Des singes paralysés retrouvent la marche grâce à une interface cérébrale
Interface cérébrale

Toute lésion de la moelle épinière peut laisser une personne enchaînée à un fauteuil roulant pour le reste de sa vie. Le type de paralysie dépend de l'emplacement physique de la lésion, mais la conséquence est la même : quelqu'un perd la capacité de marcher. La lutte est difficile, et bien que des progrès considérables aient été réalisés, toutes les initiatives nous parlent de « plusieurs années » d'attente avant qu'elles ne deviennent un traitement viable. Si nous devons envisager une alternative à court terme, toutes les flèches semblent pointer vers l'exosquelette, cependant, la plupart d'entre eux sont encore des prototypes, et leur coût reste prohibitif. Cela nous ramène aux efforts en médecine, et il y en a un qui a été très mis en avant par la presse spécialisée ces dernières heures.

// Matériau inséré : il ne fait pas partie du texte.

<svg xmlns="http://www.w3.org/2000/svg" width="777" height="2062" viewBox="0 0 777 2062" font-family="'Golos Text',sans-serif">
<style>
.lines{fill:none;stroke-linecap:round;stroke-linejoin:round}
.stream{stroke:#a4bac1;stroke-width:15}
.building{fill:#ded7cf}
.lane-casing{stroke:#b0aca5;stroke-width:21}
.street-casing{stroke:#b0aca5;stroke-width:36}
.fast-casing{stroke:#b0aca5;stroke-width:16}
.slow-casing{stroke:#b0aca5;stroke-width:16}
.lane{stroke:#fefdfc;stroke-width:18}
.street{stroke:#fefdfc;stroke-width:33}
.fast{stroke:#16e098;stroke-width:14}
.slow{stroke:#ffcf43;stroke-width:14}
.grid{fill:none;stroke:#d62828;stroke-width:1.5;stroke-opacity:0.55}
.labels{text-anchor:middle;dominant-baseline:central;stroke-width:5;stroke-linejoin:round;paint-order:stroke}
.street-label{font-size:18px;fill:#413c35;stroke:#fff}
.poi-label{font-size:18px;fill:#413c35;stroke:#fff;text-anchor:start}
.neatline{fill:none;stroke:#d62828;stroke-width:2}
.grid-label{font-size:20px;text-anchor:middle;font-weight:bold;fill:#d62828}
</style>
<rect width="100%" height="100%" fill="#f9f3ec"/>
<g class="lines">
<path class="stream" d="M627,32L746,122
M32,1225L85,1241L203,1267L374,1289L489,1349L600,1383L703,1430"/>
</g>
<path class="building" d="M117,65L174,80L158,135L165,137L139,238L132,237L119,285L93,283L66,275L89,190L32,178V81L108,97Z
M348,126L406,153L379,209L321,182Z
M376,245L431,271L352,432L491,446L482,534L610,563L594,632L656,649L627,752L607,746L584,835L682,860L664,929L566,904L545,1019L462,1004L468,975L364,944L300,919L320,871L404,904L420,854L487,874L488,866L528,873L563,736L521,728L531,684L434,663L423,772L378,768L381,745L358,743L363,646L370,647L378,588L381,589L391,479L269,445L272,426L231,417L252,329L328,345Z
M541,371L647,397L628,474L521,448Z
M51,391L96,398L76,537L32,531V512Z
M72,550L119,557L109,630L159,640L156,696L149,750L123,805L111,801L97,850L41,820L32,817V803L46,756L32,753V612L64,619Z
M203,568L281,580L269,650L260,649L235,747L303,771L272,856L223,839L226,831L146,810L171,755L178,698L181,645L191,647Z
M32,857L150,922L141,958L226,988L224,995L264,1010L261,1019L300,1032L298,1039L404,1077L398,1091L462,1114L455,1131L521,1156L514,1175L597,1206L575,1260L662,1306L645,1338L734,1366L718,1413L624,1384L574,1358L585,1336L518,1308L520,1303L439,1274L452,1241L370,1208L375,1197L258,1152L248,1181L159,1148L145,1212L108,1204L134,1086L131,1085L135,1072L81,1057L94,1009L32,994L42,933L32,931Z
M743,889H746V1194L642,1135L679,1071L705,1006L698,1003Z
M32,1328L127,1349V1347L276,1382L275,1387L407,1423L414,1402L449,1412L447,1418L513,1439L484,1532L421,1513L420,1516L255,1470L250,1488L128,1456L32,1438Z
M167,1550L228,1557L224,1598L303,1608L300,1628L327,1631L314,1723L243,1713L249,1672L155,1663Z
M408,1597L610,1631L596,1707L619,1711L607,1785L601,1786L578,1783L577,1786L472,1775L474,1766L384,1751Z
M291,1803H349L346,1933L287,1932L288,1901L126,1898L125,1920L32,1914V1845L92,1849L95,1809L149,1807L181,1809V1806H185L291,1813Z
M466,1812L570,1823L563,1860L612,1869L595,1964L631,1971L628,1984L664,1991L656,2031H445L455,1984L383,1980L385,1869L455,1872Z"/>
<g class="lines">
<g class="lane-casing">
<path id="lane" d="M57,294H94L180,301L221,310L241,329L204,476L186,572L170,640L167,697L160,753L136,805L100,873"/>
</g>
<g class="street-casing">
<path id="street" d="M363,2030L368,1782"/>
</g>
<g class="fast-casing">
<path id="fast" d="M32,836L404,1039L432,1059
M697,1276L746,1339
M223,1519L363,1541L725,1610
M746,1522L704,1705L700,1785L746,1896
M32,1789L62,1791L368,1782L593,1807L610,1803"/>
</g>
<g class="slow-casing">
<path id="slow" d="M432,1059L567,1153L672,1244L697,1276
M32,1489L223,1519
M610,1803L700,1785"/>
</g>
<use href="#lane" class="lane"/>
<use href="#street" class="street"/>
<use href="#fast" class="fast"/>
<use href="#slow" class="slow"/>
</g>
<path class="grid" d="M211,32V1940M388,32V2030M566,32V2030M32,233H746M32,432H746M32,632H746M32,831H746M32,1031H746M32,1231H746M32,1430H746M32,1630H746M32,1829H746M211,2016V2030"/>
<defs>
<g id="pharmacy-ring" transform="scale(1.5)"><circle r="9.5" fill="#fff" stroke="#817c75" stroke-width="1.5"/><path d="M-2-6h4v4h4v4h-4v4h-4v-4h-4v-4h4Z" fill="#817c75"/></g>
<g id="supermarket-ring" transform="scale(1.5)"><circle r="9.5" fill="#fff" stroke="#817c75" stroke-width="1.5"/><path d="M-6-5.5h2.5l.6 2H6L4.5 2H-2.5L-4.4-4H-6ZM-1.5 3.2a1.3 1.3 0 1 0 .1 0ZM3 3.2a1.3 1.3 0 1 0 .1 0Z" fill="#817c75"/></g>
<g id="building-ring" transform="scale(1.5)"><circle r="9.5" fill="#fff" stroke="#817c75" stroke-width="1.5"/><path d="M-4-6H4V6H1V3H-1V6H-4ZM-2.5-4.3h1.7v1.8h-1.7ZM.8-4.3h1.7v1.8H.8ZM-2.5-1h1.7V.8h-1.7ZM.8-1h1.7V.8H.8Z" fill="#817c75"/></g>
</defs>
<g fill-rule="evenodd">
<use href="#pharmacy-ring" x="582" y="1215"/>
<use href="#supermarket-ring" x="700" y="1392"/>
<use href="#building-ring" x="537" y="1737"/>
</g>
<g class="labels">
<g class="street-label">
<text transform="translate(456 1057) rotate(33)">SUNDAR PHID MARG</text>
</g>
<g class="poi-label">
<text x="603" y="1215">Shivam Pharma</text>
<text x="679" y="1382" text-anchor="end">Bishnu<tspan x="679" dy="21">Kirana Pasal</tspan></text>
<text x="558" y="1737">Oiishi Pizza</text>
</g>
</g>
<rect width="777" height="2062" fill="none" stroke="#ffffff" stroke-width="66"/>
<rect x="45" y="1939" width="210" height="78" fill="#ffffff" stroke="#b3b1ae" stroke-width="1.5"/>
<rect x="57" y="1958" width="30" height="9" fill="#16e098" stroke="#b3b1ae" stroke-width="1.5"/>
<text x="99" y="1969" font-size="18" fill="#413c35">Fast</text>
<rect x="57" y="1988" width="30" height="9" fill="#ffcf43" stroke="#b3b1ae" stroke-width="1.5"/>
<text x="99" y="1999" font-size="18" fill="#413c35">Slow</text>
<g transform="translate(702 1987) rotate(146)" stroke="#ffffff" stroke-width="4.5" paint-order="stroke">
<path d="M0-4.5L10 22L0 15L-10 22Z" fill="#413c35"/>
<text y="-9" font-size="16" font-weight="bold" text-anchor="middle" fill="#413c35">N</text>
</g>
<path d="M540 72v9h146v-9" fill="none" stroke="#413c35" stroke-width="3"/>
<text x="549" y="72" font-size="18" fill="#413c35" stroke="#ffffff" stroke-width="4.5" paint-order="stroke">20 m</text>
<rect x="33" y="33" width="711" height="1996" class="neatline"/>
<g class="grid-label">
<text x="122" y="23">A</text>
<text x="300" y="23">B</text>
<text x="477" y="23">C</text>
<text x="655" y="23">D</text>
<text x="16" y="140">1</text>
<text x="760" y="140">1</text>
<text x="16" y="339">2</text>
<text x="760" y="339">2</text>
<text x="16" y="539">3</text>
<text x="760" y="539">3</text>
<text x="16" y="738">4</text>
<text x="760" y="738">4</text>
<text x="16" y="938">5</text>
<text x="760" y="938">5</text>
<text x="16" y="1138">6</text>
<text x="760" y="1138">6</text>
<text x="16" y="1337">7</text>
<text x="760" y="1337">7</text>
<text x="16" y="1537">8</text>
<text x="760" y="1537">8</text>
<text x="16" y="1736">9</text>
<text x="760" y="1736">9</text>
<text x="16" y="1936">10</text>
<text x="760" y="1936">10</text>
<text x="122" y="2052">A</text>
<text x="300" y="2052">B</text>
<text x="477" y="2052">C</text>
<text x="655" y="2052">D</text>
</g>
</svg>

Un groupe de chercheurs installés à l'EPFL en Suisse, avec des contributions de Medtronic, des universités de Bordeaux et Brown, Motac Neuroscience, Fraunhofer ICT-IMM et le Centre hospitalier universitaire de Lausanne, ont publié une étude sur les résultats d'une nouvelle interface cerveau-épinière qui agit comme un pont sans fil entre le cerveau et un récepteur installé juste après la zone où la moelle épinière a été endommagée. L'interface a réussi à restaurer le mouvement chez deux primates non humains souffrant de paralysie de leurs pattes droites. L'implant cérébral repose sur une centaine de petites électrodes insérées dans une petite région du cortex cérébral chargée de contrôler le mouvement des membres. L'information est envoyée à un ordinateur qui décode en temps réel l'intention motrice du primate et la retransmet au récepteur, qui agit également comme stimulateur.

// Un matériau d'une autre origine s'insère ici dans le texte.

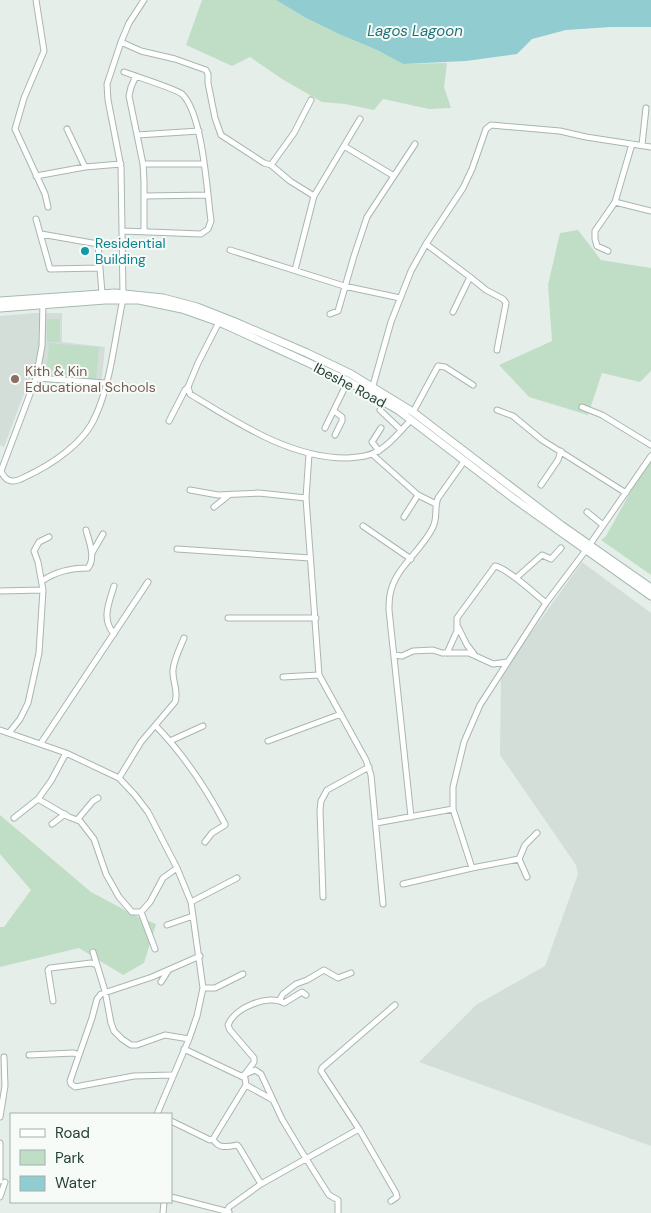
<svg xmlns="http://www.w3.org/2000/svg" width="651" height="1213" viewBox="0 0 651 1213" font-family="'DM Sans',sans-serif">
  <rect width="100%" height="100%" fill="#e6eeea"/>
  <path fill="#d4ded9" d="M34 313H62V342L105 347 102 378 100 381 31 375 4 447 0 445V316Z
    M582 562 651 613V1146L419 1062 476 1005 545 966 578 874 576 865 500 755 501 675Z"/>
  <path fill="#c0dec6" d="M202 0H276L306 18 341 35 377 50 403 64 447 63 444 87 451 108 429 109 383 99 374 110 345 104 322 102 282 79 250 57 232 66 186 45Z
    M578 230 601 260 651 268V371L640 382 602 373 588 415 529 397 499 365 552 341 548 285 560 233Z
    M47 319H60V342H47Z
    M49 343 99 347 96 379 46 376Z
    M651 455V575L601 540 606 536Z
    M0 815 91 892 136 916 156 924 144 963 123 975 79 948 0 967V927H4L31 890 0 854Z"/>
  <path fill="#91ccd0" d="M276 0H651V27H611L566 30 532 39 517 54 466 61 403 64 377 50 341 35 306 18Z"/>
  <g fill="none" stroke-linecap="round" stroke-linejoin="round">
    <defs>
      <path id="street" d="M36 0 44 51 24 98 15 129 45 194 48 207
        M121 42 141 51 175 59 206 70 208 74V83L215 118 221 135 264 163 271 165 290 181 314 196
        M136 76 131 87 129 96 143 164 144 181V232
        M67 129 85 167
        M137 135 199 131
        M642 145 646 108
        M344 146 394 176
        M143 164H204
        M271 165 294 133 311 100
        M36 176 85 167 121 164
        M144 196 208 195
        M615 202 651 211
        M36 219 50 269 100 268
        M123 231 201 234 208 229 211 221C207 192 203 114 182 94 176 89 135 76 124 72
        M41 234 98 244 102 293
        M426 244 470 277 486 290 503 299 506 303 497 350
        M230 250 344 286 400 298
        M608 251 597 246 595 239V231L615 202 632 144
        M295 270 314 196 360 119
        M123 293 121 167 108 100 107 84 121 42 129 23 144 0
        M43 303 42 346 36 378 1 471C6 483 14 483 25 477 51 465 85 443 96 415 111 382 115 336 123 299
        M453 312 470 277
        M330 314 338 311 354 256 367 217 415 144
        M36 378 106 383
        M188 387 190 394C236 422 291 459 348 458 357 457 366 457 374 453 389 446 400 431 411 420
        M372 389 391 322 411 271 426 244 463 188 472 169 486 129 491 125 560 131 586 137 651 147
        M582 407 602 415 651 445
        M380 410 401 430
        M497 410 513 416 542 440 626 493
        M334 411 342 417V421L335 435
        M413 412 438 366 445 367 473 385
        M169 421 185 390 188 387 198 363 219 322
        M325 428 348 381
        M379 451 372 442 381 428
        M309 454 306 498 319 675 366 760 371 775 383 904
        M372 454 418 495 436 504
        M541 485 558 460 561 451
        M190 490 218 495 259 493 306 498
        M214 507 229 495
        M587 512 603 525
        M404 517 418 495
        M363 526 411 559
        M177 549 310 558
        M92 553 103 534
        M516 578 542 555 551 559 561 548
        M42 581C55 572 72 568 88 568 96 558 89 541 86 530
        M0 591 43 590
        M228 618H316
        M458 627 467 645 474 654
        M114 634C101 619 109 603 114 586
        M447 653 457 631V618L495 566C507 568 535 594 546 603
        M394 655 402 656 413 651 433 650 442 653H469L493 664 507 662
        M283 677 319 675
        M156 726C184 755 206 788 225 824V825L212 833 205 842
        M0 730 66 753 119 778 135 795 148 812 177 868 191 902 203 988 197 1016 189 1039 157 1114
        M9 733 20 719 28 703 39 653 43 590 38 562 34 551 39 542 49 537
        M170 741 203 726
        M268 741 341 714
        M41 743 148 582
        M119 778 141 742 175 702C179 690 172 682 173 670 174 659 180 648 184 638
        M38 799 69 817 80 821 94 839 106 874 119 897 132 912H141L150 902 163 878 177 868
        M411 817 389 610C389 605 389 600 390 595 394 568 422 551 433 527 438 517 434 507 438 498L465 460
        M14 818 38 799 51 781 66 753
        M77 820 93 801 98 798
        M376 823 453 809
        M52 824 65 814
        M472 868 453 809V787L464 742 480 705 546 603 586 550 651 456
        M527 877 519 859 525 845 537 833
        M403 884 472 868 519 859
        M323 897 320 810 321 801 327 790 369 767
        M191 902 237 878
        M141 912 155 949
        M167 925 193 916
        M93 952 105 991 111 1023 114 1031 122 1039 131 1045H137L165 1035 189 1039
        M161 982 168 971
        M203 988H215L243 974
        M280 999 283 994 296 984 307 980 324 970 338 978 351 973
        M53 1001 48 970 50 968 91 963 97 965
        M184 1049 241 1076 245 1078 246 1085 273 1100
        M29 1055 74 1053 79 1055
        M245 1074 254 1062V1058L230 1030 228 1025C235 1007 269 994 284 1003L302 992 306 995
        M172 1075 134 1076 75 1087 71 1084 70 1081 92 1018 97 999 101 994 152 977 200 956
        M241 1076 255 1070 261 1074 282 1119 300 1149 329 1195 338 1200V1213
        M0 1117 5 1086 4 1057
        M171 1121 210 1140 213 1139C218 1149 227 1147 237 1145L239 1147 261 1184
        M213 1139 246 1085
        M0 1143V1181
        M0 1197 5 1182
        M171 1197 229 1212
        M391 1201 397 1197 396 1193 359 1129 321 1071 322 1068 395 1005
        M227 1211 229 1207 261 1184 359 1129
        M163 1213 164 1202"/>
      <path id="secondary" d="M0 301 115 293 163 298 197 307 235 322 307 353 351 374 413 412 561 525 651 588
        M0 308 105 300H139L182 309 219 322 348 381 398 410 513 498 651 596"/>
    </defs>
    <use href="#street" stroke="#a8b6b1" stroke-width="7"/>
    <use href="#secondary" stroke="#a5bab1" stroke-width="9"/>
    <use href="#street" stroke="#fff" stroke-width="5"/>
    <use href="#secondary" stroke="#fff" stroke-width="7"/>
  </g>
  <circle fill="#0f9aa8" stroke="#f7fbf8" stroke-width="2" cx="85" cy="251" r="5"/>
  <circle fill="#8d6e63" stroke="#f7fbf8" stroke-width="2" cx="15" cy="379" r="5"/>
  <g text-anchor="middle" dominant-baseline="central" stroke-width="4" stroke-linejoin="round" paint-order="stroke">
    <g font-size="14" fill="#0d838f" stroke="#f7fbf8" text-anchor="start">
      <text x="95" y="243">Residential<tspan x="95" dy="16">Building</tspan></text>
    </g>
    <g font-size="14" fill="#785e54" stroke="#f7fbf8" text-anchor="start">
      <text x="25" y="371">Kith &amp; Kin<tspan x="25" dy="16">Educational Schools</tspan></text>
    </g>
    <g font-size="14" fill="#254037" stroke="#f7fbf8">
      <text transform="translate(350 385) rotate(28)">Ibeshe Road</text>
    </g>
    <g font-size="15" font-style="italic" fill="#21737a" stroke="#f7fbf8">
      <text x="415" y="31">Lagos Lagoon</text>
    </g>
  </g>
  <rect x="10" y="1113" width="162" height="90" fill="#f7fbf8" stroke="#a3b0ab"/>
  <rect x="20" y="1129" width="25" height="8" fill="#ffffff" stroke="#a3b0ab"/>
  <text x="55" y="1138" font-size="15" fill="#254037">Road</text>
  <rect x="20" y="1150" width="25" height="15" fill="#c0dec6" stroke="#a3b0ab"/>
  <text x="55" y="1163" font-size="15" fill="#254037">Park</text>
  <rect x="20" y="1176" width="25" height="15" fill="#91ccd0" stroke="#a3b0ab"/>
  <text x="55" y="1188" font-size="15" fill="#254037">Water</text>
</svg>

La possibilité d'interpréter des signaux aussi complexes sans délai, au point de contourner la lésion médullaire, réécrira à coup sûr plusieurs règles dans le monde de la neurotechnologie. Bien sûr, le fait d'avoir blessé délibérément deux primates pour cette recherche ouvre un débat très délicat en matière d'éthique, et comme nous l'avons dit plus haut, ses responsables admettent qu'ils ont encore de nombreuses années de travail avant de transformer ce travail en thérapie. Néanmoins, tous les éléments utilisés dans l'étude ont déjà été approuvés pour un usage clinique ou sont sur le point de l'être, un détail qui pourrait réduire les délais d'attente.